ADRENAL PHENYLETHANOLAMINE N-METHYLTRANSFERASE INDUCTION IN RELATION TO GLUCOCORTICOID RECEPTOR DYNAMICS - EVIDENCE THAT ACUTE EXPOSURE TO HIGH CORTISOL-LEVELS IS SUFFICIENT TO INDUCE THE ENZYME

Glucocorticoids (GCs) are thought to regulate, in a permissive fashion, the basal activity of adrenal medullary phenylethanolamine N-methyltransferase (PNMT). However, it is unclear whether a large short-term increase in GC release, such as occurs during an acute stress response, may also play a role in PNMT regulation. The present study investigated how the GC influence over PNMT activity varies in relation to dynamic changes in the hormone-receptor signal. Using [H-3]dexamethasone (DEX) and [H-3]RU 28362 as radioligands, we have confirmed the presence of GC receptors in bovine adrenal medullary cells. A concentration-dependent decline in soluble GC receptor sites and an increase in nuclear uptake of [H-3]DEX were found in response to GC levels as low as 5 x 10(-8) M. The loss of soluble sites plateaued between 5 x 10(-8) and 10(-6) M cortisol, with further losses occurring at 10(-5) and at 10(-4) M. The functional consequence of GC receptor binding was confirmed by measuring PNMT activity following 3-day exposure to cortisol. The pattern of PNMT induction was similar to that seen with GC receptor occupancy; at cortisol concentrations between 10(-8) and 10(-5) M. PNMT induction was at a plateau, with a further increase in activity at 10(-4) M. The increase in PNMT activity following 3-day exposure to low (10(-7) M) and high (5 x 10(-5), 10(-5) M) cortisol was blocked by the GC receptor antagonist RU 38486, suggesting a GC receptor-mediated event.

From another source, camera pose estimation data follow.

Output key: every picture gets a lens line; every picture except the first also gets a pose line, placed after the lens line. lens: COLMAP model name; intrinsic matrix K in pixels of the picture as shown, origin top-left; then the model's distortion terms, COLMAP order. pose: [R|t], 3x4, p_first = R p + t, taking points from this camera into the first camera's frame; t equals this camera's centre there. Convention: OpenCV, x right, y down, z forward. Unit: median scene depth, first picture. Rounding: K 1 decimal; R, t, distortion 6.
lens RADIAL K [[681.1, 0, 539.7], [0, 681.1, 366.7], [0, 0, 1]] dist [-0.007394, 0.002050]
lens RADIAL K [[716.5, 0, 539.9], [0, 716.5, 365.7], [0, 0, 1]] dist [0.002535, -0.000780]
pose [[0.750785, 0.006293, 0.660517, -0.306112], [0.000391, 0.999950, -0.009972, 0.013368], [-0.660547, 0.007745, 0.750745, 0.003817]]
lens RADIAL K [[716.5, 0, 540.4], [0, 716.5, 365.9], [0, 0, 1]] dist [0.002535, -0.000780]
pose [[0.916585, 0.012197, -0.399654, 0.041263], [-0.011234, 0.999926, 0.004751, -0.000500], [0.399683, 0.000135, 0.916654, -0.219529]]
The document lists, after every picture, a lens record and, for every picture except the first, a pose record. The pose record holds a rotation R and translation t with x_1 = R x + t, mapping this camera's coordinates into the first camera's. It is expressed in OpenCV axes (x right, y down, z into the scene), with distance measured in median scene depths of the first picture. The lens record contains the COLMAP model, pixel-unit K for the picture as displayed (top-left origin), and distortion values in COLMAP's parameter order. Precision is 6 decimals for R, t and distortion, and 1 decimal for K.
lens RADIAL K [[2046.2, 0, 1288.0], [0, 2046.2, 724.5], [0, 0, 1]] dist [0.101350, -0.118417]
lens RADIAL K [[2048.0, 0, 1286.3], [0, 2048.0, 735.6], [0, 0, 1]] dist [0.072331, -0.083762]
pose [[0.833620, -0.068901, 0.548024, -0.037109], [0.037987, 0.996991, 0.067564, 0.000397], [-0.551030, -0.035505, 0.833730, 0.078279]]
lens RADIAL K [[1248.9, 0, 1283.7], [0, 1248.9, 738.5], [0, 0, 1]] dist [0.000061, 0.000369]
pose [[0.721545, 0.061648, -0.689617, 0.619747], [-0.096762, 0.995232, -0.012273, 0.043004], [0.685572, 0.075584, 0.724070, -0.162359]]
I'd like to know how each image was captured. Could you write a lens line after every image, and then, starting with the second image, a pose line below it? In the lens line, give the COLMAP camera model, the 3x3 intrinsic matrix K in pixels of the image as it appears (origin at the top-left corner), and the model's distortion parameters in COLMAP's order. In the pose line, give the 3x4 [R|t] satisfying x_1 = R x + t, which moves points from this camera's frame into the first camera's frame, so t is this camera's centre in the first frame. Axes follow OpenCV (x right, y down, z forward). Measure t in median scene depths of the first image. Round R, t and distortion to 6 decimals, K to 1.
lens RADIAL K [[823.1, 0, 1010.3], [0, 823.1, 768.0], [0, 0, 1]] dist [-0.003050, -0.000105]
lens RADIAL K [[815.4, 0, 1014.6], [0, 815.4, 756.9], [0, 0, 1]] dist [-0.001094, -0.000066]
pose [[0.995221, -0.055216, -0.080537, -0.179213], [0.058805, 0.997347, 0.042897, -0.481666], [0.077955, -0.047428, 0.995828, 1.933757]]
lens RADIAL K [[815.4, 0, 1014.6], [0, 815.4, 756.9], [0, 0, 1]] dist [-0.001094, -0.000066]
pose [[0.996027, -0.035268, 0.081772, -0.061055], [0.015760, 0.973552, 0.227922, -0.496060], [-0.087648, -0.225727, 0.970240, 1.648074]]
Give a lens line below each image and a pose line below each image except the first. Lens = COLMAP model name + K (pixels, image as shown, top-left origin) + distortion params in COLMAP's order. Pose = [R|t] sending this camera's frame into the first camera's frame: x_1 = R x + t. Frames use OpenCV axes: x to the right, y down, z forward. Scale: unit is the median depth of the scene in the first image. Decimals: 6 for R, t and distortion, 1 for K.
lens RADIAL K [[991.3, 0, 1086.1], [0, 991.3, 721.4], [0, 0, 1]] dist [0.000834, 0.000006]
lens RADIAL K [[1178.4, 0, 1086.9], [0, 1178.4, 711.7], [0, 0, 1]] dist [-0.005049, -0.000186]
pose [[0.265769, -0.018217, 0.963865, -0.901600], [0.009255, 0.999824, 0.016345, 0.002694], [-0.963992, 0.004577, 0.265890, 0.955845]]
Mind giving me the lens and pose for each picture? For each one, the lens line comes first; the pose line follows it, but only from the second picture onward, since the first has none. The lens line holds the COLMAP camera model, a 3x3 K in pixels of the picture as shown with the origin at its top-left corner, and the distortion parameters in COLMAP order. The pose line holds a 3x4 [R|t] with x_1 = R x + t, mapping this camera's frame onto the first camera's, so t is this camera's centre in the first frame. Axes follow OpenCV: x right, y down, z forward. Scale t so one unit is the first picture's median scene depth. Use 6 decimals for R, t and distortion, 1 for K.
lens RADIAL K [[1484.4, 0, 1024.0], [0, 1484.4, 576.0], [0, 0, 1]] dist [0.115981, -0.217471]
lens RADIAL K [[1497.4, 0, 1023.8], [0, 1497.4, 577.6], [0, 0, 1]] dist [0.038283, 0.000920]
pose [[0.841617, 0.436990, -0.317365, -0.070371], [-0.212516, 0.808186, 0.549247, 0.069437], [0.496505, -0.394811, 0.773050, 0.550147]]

Finally, a short (2 h) pulse of GC, which mimics the time course of physiological elevation of GC following acute stress, elevated adrenal medullary PNMT activity measured 3 days later. Therefore, our results provide novel evidence that short-term exposure of adrenal medullary cells to high cortisol levels can elevate PNMT activity.